Et c'est sur ses instructions que j'ai redonné de la couleur aux tissus....
ooo
Ce texte est ma participation au diptyque, 5ème saison, 5ème production, organisé par Akynou. Je vous engage à aller lire les textes et voir les photos des autres participants, y compris les séries précédentes.
Note 1 : la première photo est effectivement de Miroslav Tichy. Celle du pied est d'Akynou. La semaine dernière une amie m'a parlé de Tichy.
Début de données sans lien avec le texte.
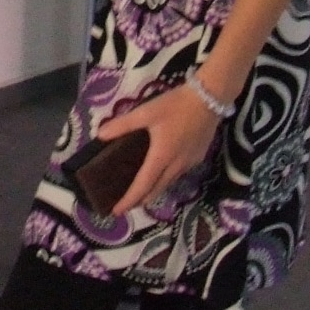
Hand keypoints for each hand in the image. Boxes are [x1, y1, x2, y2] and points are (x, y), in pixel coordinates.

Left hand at [96, 83, 226, 217]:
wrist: (210, 98)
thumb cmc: (176, 105)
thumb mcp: (146, 112)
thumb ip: (122, 125)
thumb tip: (100, 135)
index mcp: (161, 157)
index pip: (142, 186)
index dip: (129, 200)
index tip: (116, 211)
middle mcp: (177, 166)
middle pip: (157, 190)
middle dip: (140, 200)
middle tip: (126, 205)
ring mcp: (190, 163)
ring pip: (169, 183)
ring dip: (155, 191)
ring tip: (141, 192)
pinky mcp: (199, 157)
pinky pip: (180, 174)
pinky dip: (167, 180)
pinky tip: (162, 173)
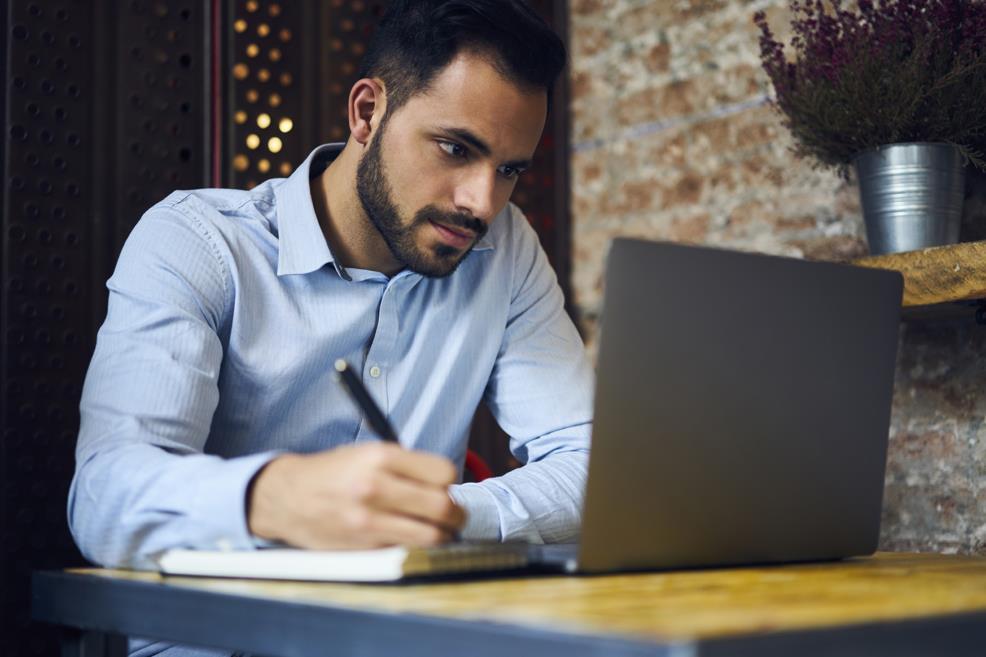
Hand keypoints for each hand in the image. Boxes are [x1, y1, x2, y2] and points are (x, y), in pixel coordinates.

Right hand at [247, 443, 466, 548]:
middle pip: (444, 506)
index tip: (444, 487)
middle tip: (454, 516)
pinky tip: (409, 538)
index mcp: (381, 456)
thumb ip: (404, 465)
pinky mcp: (363, 544)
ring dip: (442, 535)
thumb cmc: (332, 473)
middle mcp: (376, 486)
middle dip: (456, 514)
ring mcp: (369, 519)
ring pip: (432, 535)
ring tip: (439, 531)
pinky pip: (407, 548)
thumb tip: (445, 484)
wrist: (287, 497)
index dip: (449, 482)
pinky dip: (415, 546)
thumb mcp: (367, 453)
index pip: (443, 472)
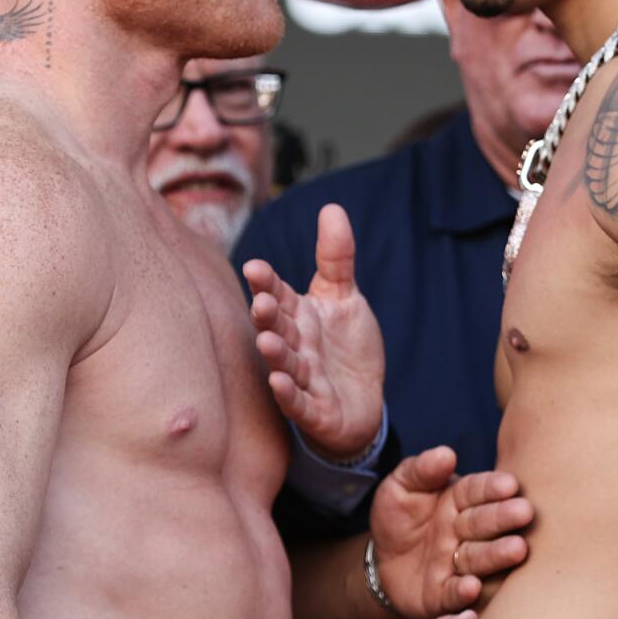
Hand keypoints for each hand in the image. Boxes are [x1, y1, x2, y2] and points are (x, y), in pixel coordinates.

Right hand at [243, 204, 384, 459]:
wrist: (363, 402)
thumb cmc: (345, 347)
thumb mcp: (344, 297)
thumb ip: (336, 257)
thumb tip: (331, 207)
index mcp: (298, 316)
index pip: (279, 295)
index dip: (267, 283)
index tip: (255, 267)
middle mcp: (296, 345)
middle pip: (278, 328)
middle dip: (268, 316)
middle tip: (261, 301)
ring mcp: (303, 379)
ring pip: (285, 364)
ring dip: (275, 354)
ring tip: (267, 340)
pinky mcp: (315, 411)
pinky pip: (300, 403)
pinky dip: (289, 394)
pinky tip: (279, 382)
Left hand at [370, 446, 531, 618]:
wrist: (380, 561)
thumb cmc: (398, 517)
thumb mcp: (400, 487)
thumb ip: (421, 470)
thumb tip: (446, 454)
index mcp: (458, 501)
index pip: (476, 491)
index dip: (492, 488)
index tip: (509, 484)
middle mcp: (463, 532)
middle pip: (483, 523)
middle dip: (504, 518)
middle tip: (526, 512)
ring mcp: (455, 564)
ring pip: (477, 557)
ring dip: (497, 554)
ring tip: (517, 548)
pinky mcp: (442, 595)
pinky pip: (452, 593)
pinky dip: (463, 591)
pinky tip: (472, 586)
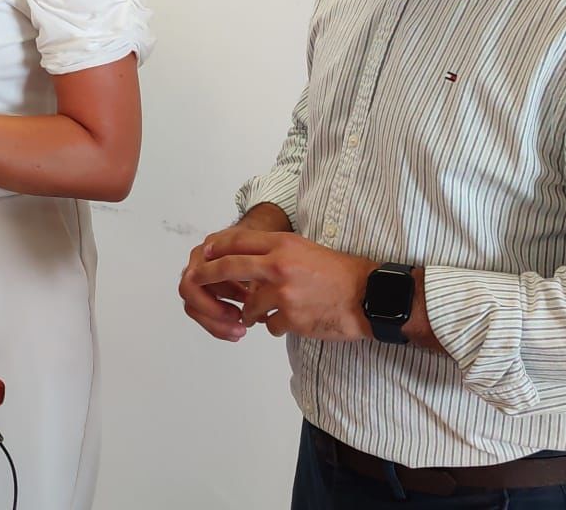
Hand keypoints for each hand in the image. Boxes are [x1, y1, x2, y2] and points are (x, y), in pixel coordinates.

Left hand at [185, 231, 377, 341]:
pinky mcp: (291, 318)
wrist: (368, 296)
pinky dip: (278, 326)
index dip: (217, 247)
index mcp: (283, 245)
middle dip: (209, 276)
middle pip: (229, 268)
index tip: (205, 253)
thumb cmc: (340, 272)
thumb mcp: (304, 250)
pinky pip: (270, 325)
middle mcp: (279, 266)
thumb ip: (274, 253)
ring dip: (255, 312)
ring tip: (275, 310)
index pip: (238, 240)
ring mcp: (284, 293)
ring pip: (250, 306)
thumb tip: (244, 262)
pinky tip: (296, 319)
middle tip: (198, 281)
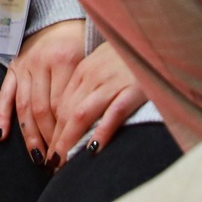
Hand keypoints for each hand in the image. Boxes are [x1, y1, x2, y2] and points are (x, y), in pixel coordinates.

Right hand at [0, 19, 88, 166]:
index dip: (67, 133)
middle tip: (56, 163)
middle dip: (49, 139)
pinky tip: (1, 136)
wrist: (60, 19)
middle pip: (44, 109)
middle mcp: (42, 63)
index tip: (72, 154)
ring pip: (25, 106)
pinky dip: (2, 116)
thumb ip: (90, 90)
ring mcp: (24, 66)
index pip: (64, 106)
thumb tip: (96, 130)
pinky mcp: (12, 68)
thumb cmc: (83, 44)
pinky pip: (4, 94)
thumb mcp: (93, 61)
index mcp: (67, 60)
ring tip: (37, 157)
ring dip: (30, 135)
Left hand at [45, 39, 149, 159]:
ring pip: (82, 114)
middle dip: (56, 140)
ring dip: (69, 140)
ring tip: (63, 163)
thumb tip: (73, 117)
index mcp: (83, 71)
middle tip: (50, 164)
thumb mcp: (103, 66)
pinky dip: (102, 131)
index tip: (48, 150)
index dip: (51, 130)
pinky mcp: (133, 89)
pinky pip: (113, 113)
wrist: (154, 36)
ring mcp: (112, 82)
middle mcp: (92, 76)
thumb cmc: (130, 56)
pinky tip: (93, 149)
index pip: (59, 104)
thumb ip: (89, 87)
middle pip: (65, 112)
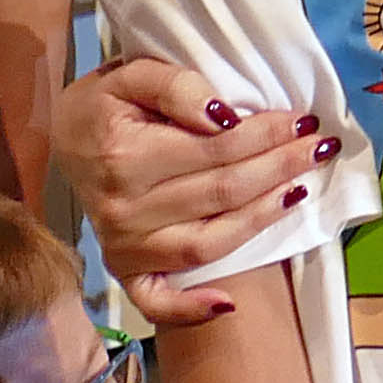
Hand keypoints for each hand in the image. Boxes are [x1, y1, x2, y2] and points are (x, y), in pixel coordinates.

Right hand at [61, 55, 341, 312]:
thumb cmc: (106, 104)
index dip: (265, 134)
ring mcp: (124, 246)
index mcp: (125, 156)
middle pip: (222, 193)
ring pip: (208, 243)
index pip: (216, 149)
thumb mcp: (131, 73)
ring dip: (261, 220)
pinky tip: (228, 304)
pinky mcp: (125, 271)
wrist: (64, 138)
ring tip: (299, 191)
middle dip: (278, 167)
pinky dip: (190, 308)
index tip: (301, 119)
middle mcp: (124, 209)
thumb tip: (223, 116)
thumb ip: (177, 86)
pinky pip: (158, 300)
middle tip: (318, 146)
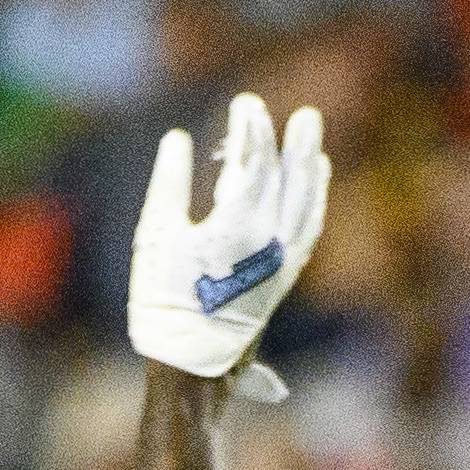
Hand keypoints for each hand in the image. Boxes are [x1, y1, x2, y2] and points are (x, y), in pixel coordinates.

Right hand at [125, 91, 331, 395]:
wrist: (190, 364)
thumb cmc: (164, 299)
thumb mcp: (155, 235)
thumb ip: (169, 182)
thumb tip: (178, 139)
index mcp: (238, 229)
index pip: (254, 166)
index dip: (252, 132)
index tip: (247, 105)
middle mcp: (271, 243)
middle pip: (291, 181)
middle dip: (295, 145)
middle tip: (305, 115)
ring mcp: (283, 262)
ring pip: (307, 206)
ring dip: (312, 172)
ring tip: (314, 147)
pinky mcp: (285, 279)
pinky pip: (308, 230)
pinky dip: (314, 203)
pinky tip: (314, 187)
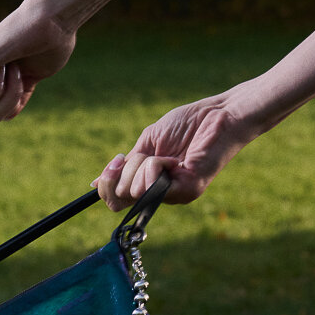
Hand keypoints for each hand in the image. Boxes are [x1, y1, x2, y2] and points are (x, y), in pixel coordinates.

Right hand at [95, 92, 260, 209]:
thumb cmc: (189, 123)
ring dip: (144, 165)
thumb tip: (94, 184)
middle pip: (119, 197)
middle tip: (150, 154)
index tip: (118, 161)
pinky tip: (176, 159)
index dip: (108, 183)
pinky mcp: (186, 191)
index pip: (115, 200)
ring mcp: (174, 196)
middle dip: (127, 170)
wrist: (220, 114)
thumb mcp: (148, 142)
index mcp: (151, 184)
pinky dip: (157, 166)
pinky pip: (152, 185)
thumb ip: (126, 164)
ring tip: (170, 155)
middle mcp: (161, 195)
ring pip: (134, 191)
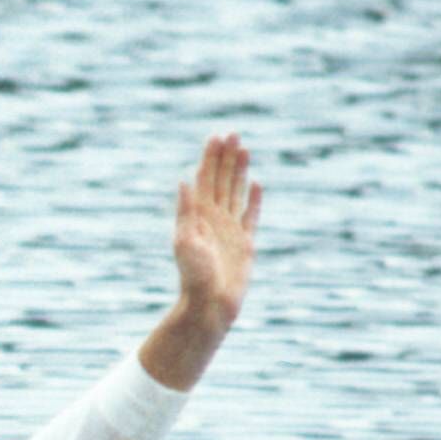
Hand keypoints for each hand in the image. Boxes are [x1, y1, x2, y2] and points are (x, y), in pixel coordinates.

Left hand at [168, 133, 259, 344]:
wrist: (209, 306)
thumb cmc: (194, 277)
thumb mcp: (185, 242)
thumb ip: (186, 212)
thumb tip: (184, 181)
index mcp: (198, 216)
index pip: (205, 179)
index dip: (211, 158)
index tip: (217, 137)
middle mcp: (213, 219)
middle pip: (221, 181)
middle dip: (226, 158)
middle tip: (233, 133)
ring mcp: (229, 230)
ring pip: (235, 192)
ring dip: (239, 171)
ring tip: (244, 149)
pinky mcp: (244, 243)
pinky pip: (251, 216)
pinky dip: (254, 200)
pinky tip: (256, 184)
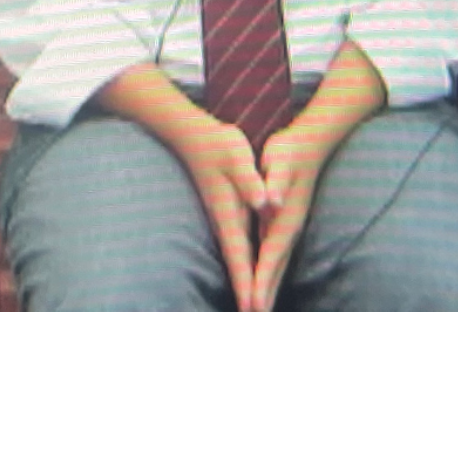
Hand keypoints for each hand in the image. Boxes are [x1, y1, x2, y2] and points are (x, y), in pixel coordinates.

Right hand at [168, 113, 266, 310]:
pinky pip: (237, 250)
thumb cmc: (218, 144)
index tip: (252, 308)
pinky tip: (247, 277)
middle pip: (237, 265)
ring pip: (236, 260)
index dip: (246, 281)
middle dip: (245, 294)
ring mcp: (223, 221)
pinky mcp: (226, 216)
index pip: (240, 254)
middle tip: (255, 322)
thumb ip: (250, 180)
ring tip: (252, 310)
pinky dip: (242, 268)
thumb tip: (264, 201)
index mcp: (229, 212)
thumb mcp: (237, 156)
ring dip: (244, 285)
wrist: (192, 136)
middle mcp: (225, 222)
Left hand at [248, 123, 325, 311]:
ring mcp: (289, 228)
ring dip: (268, 289)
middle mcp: (289, 228)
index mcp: (285, 218)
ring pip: (277, 265)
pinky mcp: (285, 225)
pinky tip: (264, 283)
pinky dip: (269, 274)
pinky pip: (276, 257)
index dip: (262, 281)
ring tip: (258, 312)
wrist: (310, 144)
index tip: (253, 305)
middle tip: (253, 321)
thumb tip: (270, 201)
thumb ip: (274, 182)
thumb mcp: (279, 161)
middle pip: (276, 269)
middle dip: (265, 295)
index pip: (270, 256)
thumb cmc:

Note 2 : le personnage de Roberto m'a été inspiré par cette chronique entendue sur France Inter mardi 1er juin, au sujet de ce livre Eloge du carburateur : essai sur le sens et la valeur du travail, de Mattew B. Crawford
Commentaires
J'aime bien et ...sympa les sources !
J'adore ce texte ! Je me demandais vraiment comment tu allais insérer le pied d'Akynou... chapeau, c'est très réussi !
Merci à tous les deux.
L'idée est venue au fil de l'histoire, nourrie de ce que j'ai cité comme sources....
Mais le pied pour moi était dès le départ un instrument de marche.
Akynou nous dira, mais pour moi il me semble que ce pied a bien marché et à besoin de repos.